Drop every picture, then repeat the records exactly.

Object tracking records
━━━━━━━━━━━━━━━━
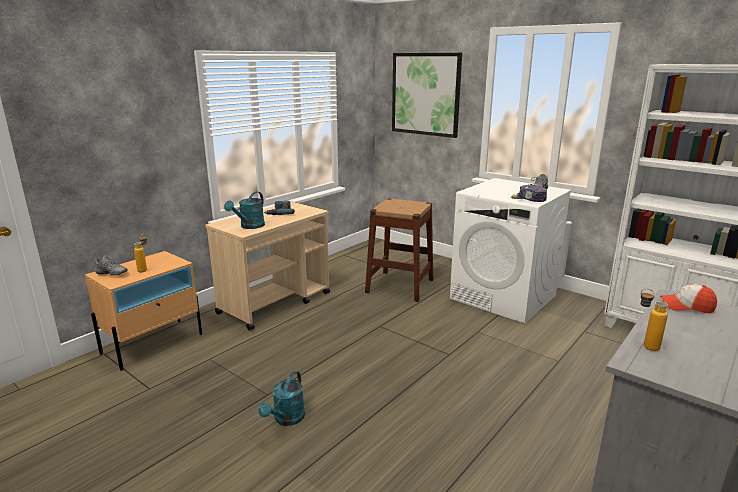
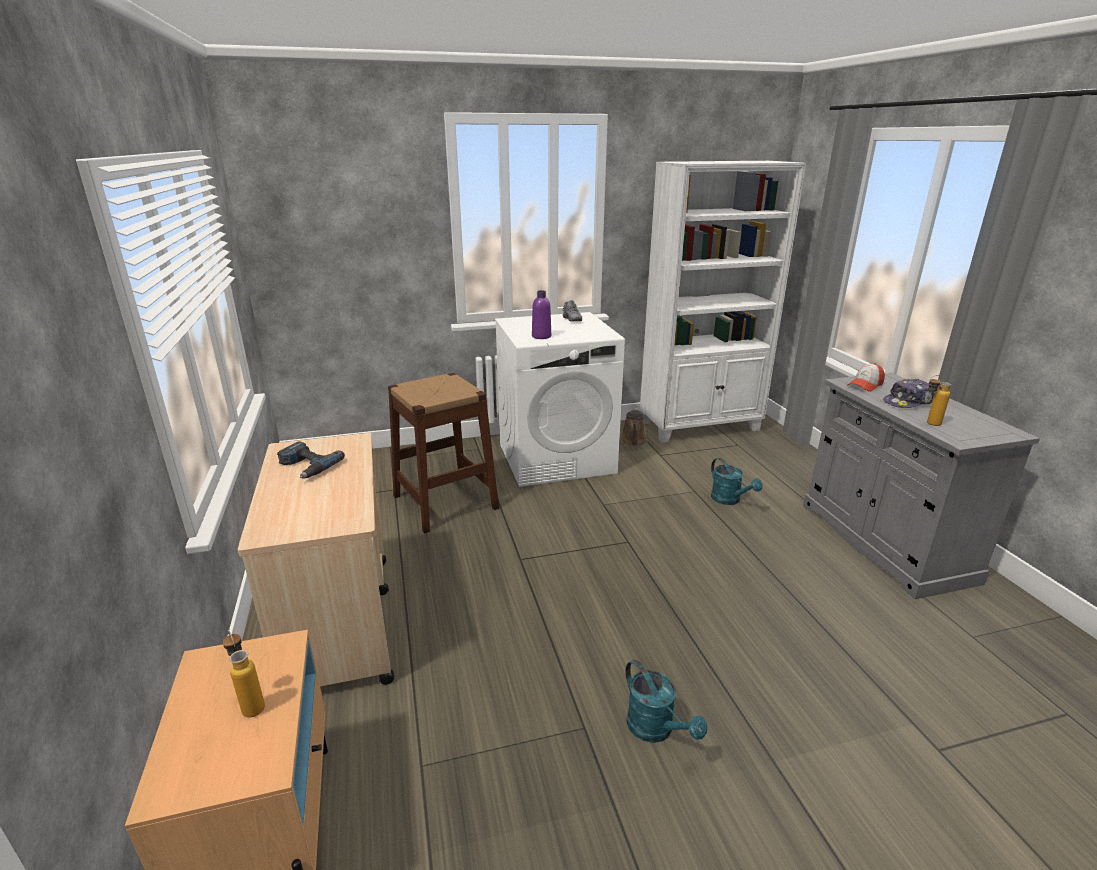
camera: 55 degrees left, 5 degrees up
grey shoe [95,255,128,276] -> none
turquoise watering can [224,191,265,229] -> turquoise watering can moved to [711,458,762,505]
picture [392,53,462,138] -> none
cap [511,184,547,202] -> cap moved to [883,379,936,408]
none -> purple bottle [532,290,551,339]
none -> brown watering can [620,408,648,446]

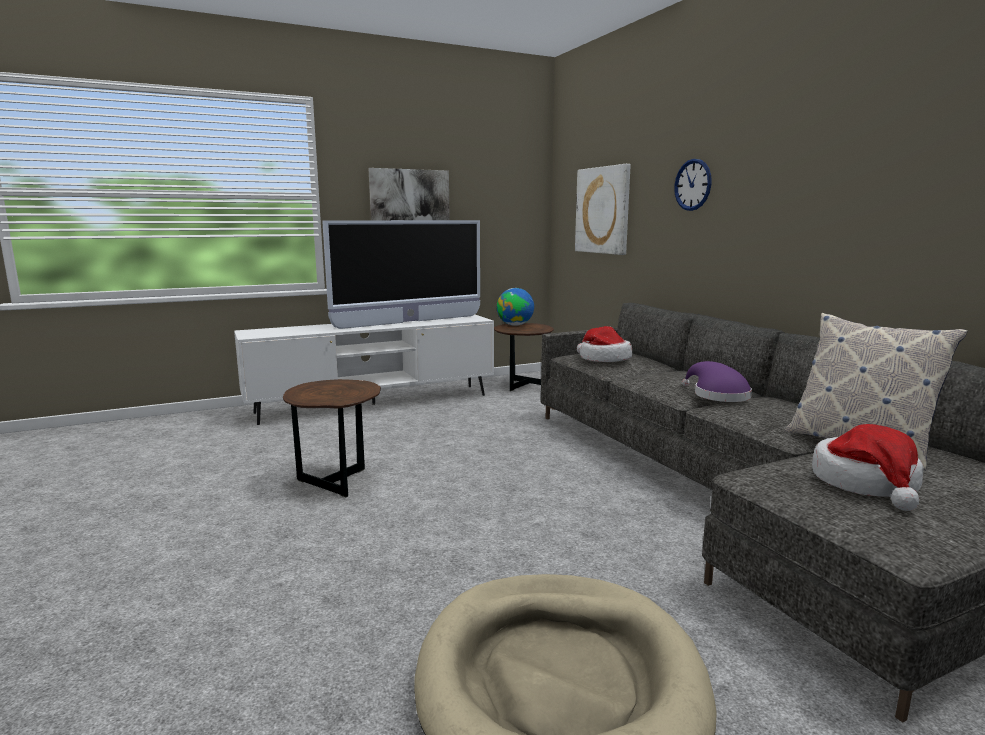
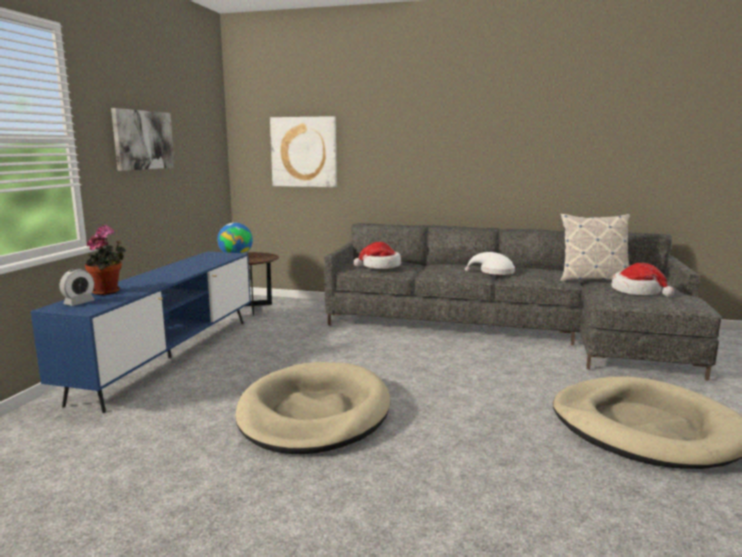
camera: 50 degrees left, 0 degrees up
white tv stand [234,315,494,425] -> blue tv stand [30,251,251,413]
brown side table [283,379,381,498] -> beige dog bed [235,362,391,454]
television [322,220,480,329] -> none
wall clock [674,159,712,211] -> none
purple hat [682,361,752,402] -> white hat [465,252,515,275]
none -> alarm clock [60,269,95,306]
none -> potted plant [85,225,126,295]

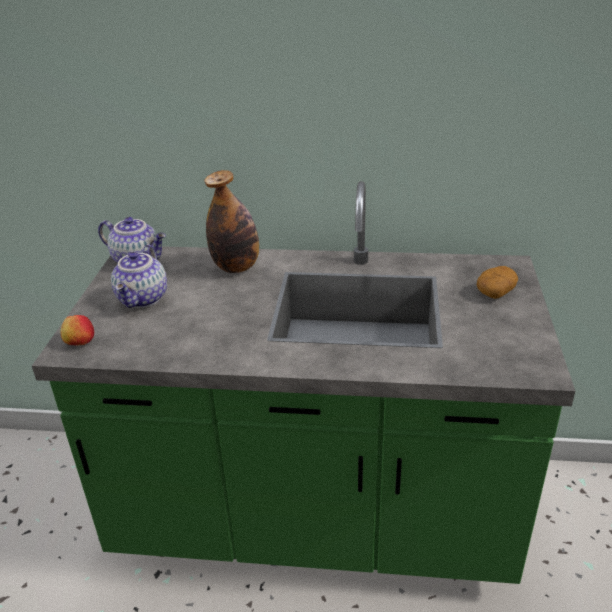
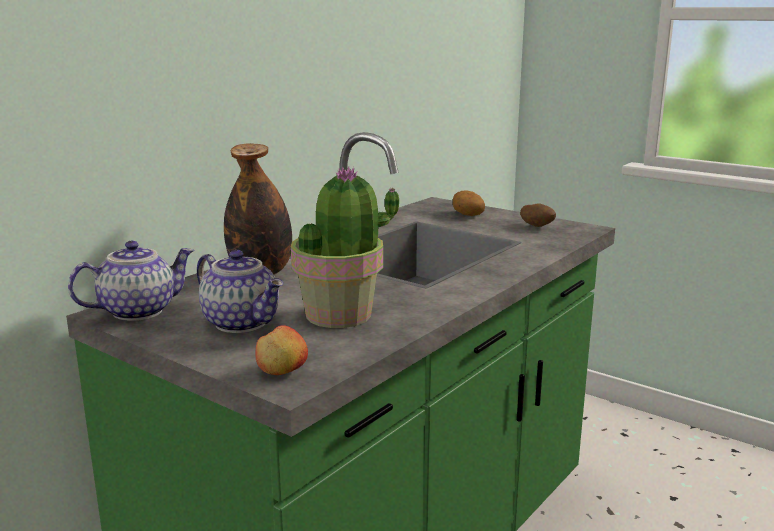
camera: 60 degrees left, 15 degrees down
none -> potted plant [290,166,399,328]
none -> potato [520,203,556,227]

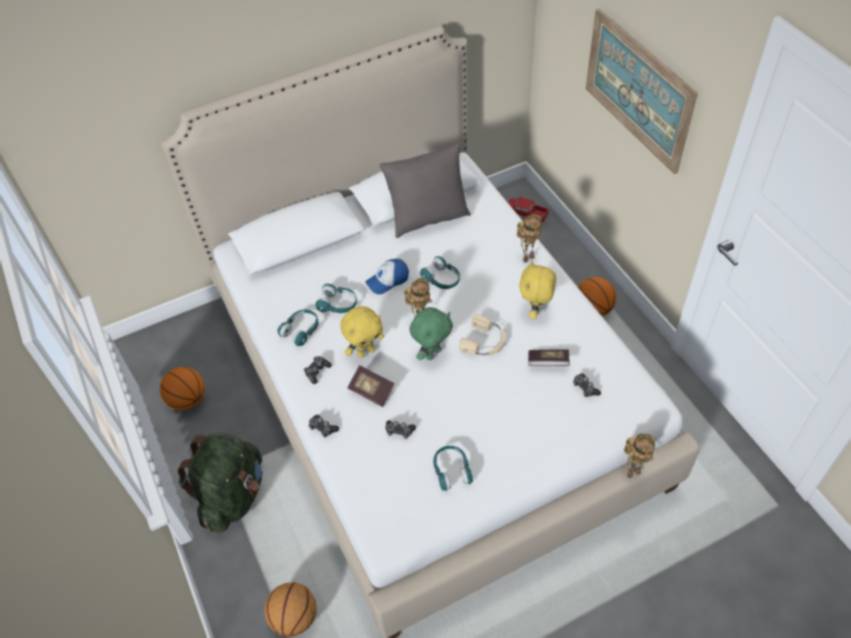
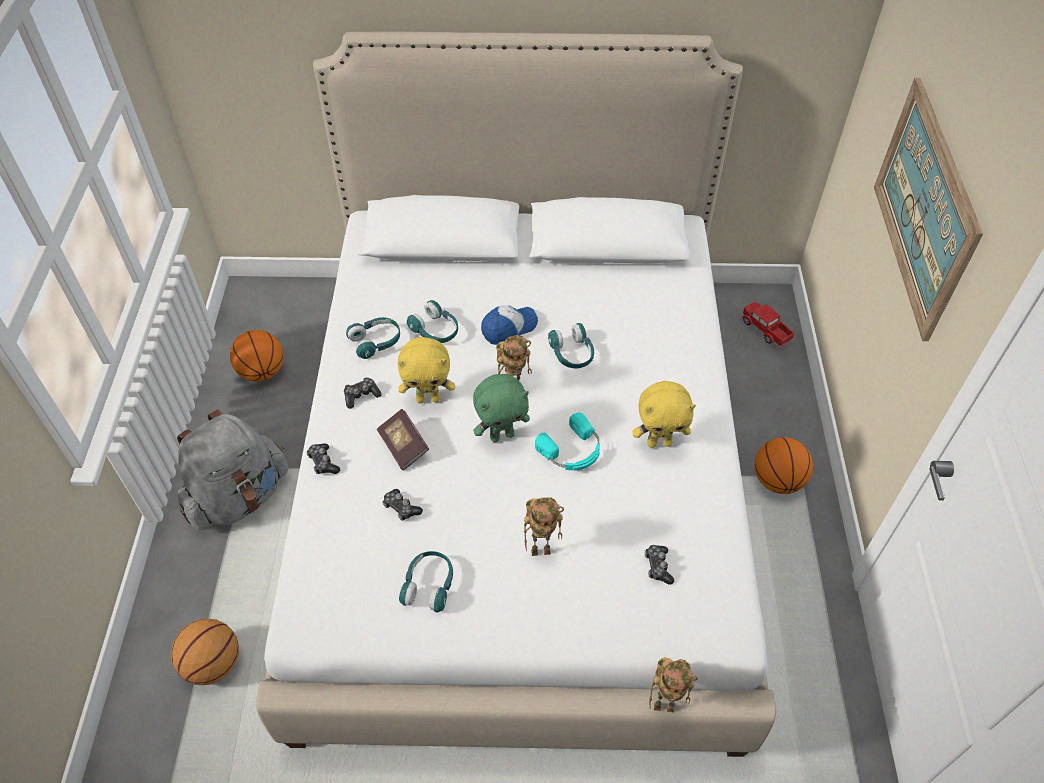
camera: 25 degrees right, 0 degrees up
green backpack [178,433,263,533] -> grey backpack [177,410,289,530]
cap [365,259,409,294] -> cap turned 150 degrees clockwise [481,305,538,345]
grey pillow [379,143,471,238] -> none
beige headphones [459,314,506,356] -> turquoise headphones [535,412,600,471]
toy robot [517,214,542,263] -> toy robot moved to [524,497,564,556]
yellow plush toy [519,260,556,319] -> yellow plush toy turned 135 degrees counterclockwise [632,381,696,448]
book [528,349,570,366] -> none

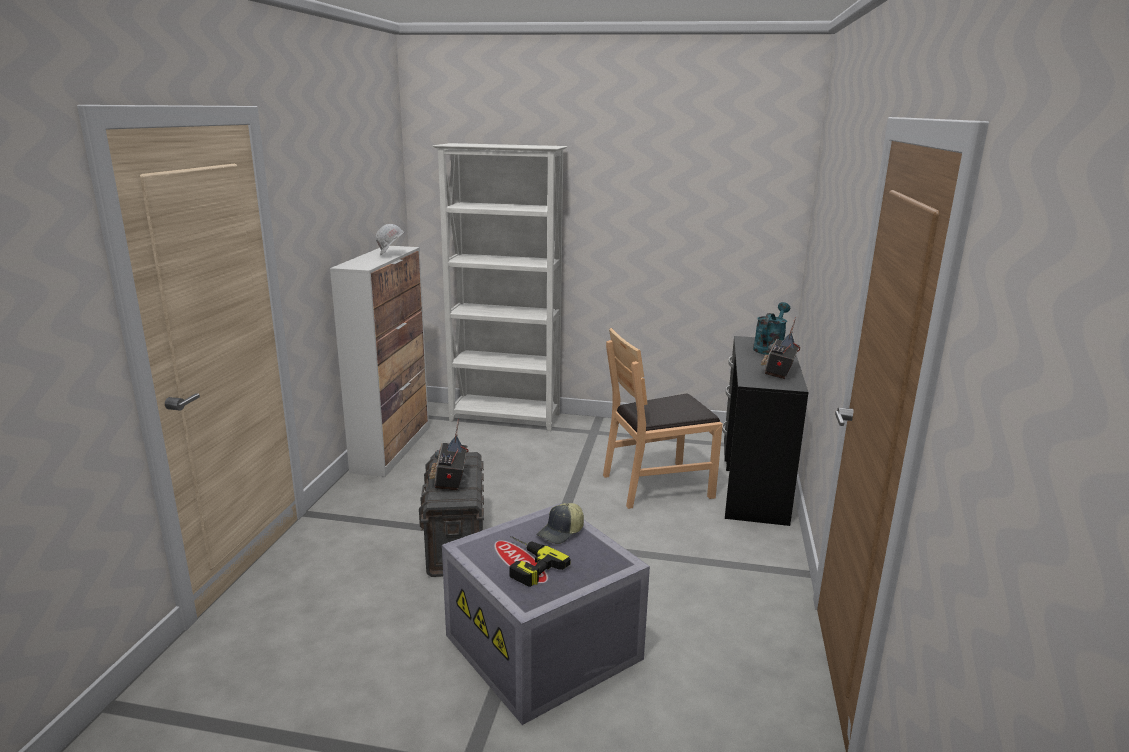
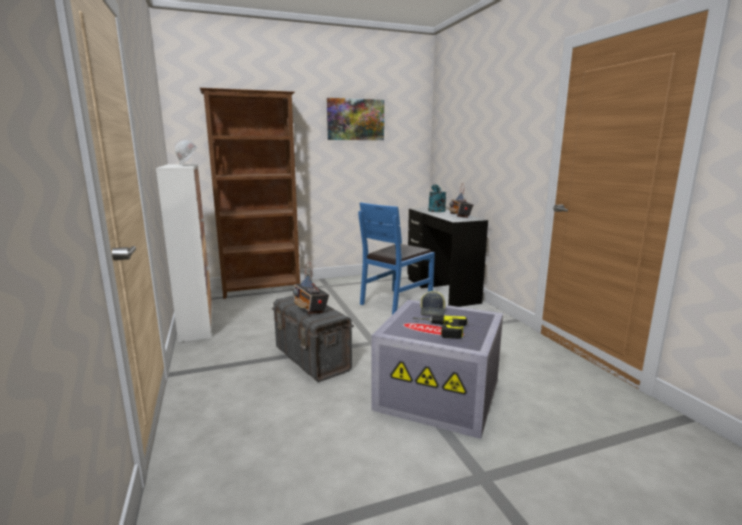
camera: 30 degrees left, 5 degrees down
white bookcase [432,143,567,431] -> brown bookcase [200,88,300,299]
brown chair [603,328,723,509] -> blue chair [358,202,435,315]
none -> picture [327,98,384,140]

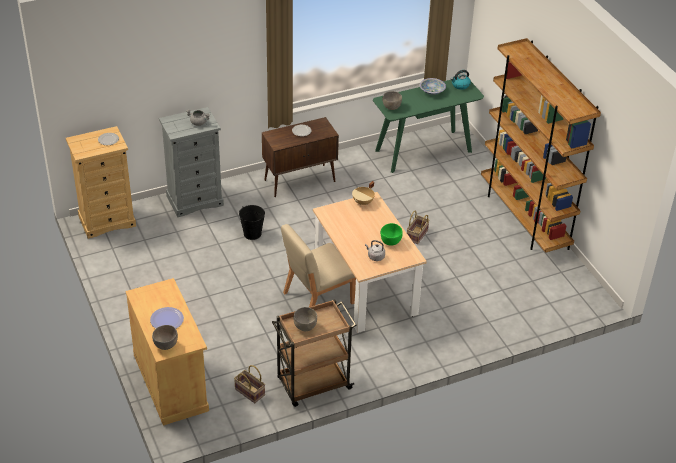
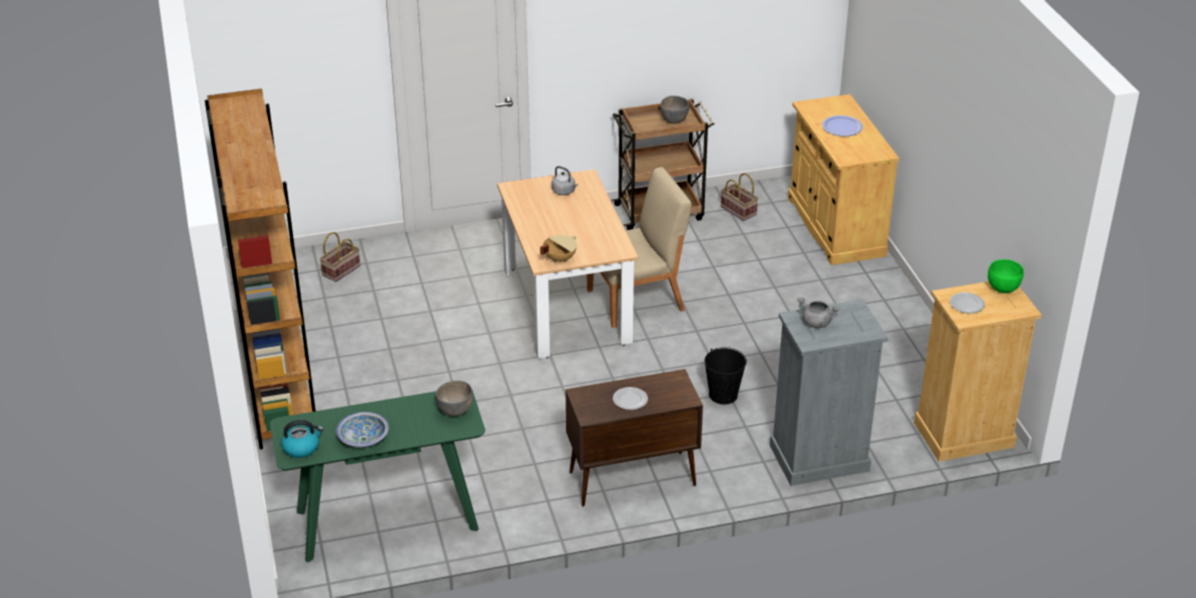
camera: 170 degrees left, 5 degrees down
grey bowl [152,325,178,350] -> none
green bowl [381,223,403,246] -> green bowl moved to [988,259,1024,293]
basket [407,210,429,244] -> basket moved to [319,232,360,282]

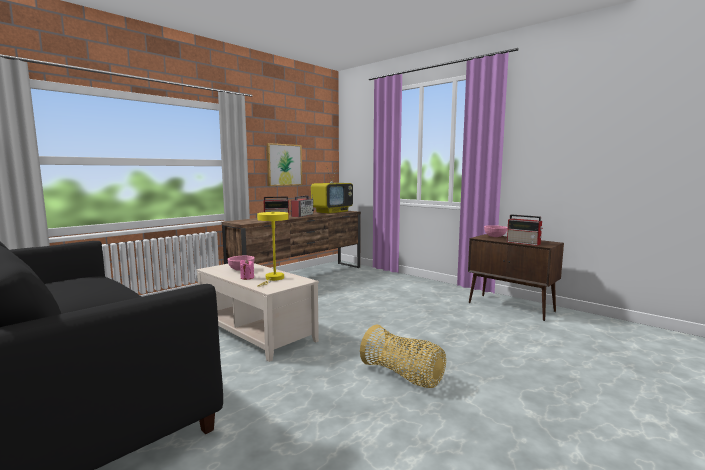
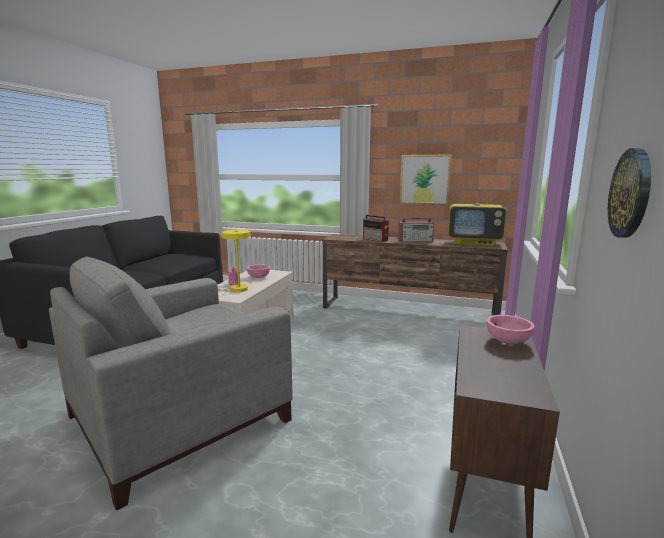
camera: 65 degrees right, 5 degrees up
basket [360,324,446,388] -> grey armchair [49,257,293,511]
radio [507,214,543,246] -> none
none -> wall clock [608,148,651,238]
━━━━━━━━━━━━━━━━
> _RESULT OF THIS EXERCISE_
camera: 55 degrees left, 5 degrees up
grey shoe [95,255,128,276] -> none
turquoise watering can [224,191,265,229] -> turquoise watering can moved to [711,458,762,505]
picture [392,53,462,138] -> none
cap [511,184,547,202] -> cap moved to [883,379,936,408]
none -> purple bottle [532,290,551,339]
none -> brown watering can [620,408,648,446]

camera: 50 degrees left, 0 degrees up
white tv stand [234,315,494,425] -> blue tv stand [30,251,251,413]
brown side table [283,379,381,498] -> beige dog bed [235,362,391,454]
television [322,220,480,329] -> none
wall clock [674,159,712,211] -> none
purple hat [682,361,752,402] -> white hat [465,252,515,275]
none -> alarm clock [60,269,95,306]
none -> potted plant [85,225,126,295]

camera: 60 degrees left, 15 degrees down
none -> potted plant [290,166,399,328]
none -> potato [520,203,556,227]

camera: 25 degrees right, 0 degrees up
green backpack [178,433,263,533] -> grey backpack [177,410,289,530]
cap [365,259,409,294] -> cap turned 150 degrees clockwise [481,305,538,345]
grey pillow [379,143,471,238] -> none
beige headphones [459,314,506,356] -> turquoise headphones [535,412,600,471]
toy robot [517,214,542,263] -> toy robot moved to [524,497,564,556]
yellow plush toy [519,260,556,319] -> yellow plush toy turned 135 degrees counterclockwise [632,381,696,448]
book [528,349,570,366] -> none

camera: 30 degrees left, 5 degrees down
white bookcase [432,143,567,431] -> brown bookcase [200,88,300,299]
brown chair [603,328,723,509] -> blue chair [358,202,435,315]
none -> picture [327,98,384,140]

camera: 170 degrees left, 5 degrees down
grey bowl [152,325,178,350] -> none
green bowl [381,223,403,246] -> green bowl moved to [988,259,1024,293]
basket [407,210,429,244] -> basket moved to [319,232,360,282]

camera: 65 degrees right, 5 degrees up
basket [360,324,446,388] -> grey armchair [49,257,293,511]
radio [507,214,543,246] -> none
none -> wall clock [608,148,651,238]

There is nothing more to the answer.